● Task details
Reproduce the records word for word, starting with their first line and going on through the line with "from **1 contributors**", including that line.
---------- Listed records ----------
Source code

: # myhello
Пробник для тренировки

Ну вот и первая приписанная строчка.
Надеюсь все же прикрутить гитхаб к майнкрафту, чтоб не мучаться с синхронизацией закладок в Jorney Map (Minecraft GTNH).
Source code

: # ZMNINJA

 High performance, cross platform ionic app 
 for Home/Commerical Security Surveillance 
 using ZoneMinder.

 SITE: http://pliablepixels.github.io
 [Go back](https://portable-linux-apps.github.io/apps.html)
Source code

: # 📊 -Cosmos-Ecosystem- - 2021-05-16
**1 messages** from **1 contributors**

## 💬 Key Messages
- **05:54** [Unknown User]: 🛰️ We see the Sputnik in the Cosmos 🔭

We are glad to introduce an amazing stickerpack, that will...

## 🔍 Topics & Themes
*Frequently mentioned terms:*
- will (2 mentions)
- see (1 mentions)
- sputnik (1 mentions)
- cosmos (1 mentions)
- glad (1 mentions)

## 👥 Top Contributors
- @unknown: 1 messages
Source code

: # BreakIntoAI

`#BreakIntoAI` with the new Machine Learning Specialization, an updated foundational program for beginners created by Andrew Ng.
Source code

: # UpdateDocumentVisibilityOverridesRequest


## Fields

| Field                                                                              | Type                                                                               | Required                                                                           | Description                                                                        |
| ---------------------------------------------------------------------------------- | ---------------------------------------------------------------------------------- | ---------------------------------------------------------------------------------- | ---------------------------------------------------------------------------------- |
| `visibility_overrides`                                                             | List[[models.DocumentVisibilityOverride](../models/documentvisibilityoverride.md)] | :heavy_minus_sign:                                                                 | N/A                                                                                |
----------
● Answer space
Source code

: # myhello
Пробник для тренировки

Ну вот и первая приписанная строчка.
Надеюсь все же прикрутить гитхаб к майнкрафту, чтоб не мучаться с синхронизацией закладок в Jorney Map (Minecraft GTNH).
Source code

: # ZMNINJA

 High performance, cross platform ionic app 
 for Home/Commerical Security Surveillance 
 using ZoneMinder.

 SITE: http://pliablepixels.github.io
 [Go back](https://portable-linux-apps.github.io/apps.html)
Source code

: # 📊 -Cosmos-Ecosystem- - 2021-05-16
**1 messages** from **1 contributors**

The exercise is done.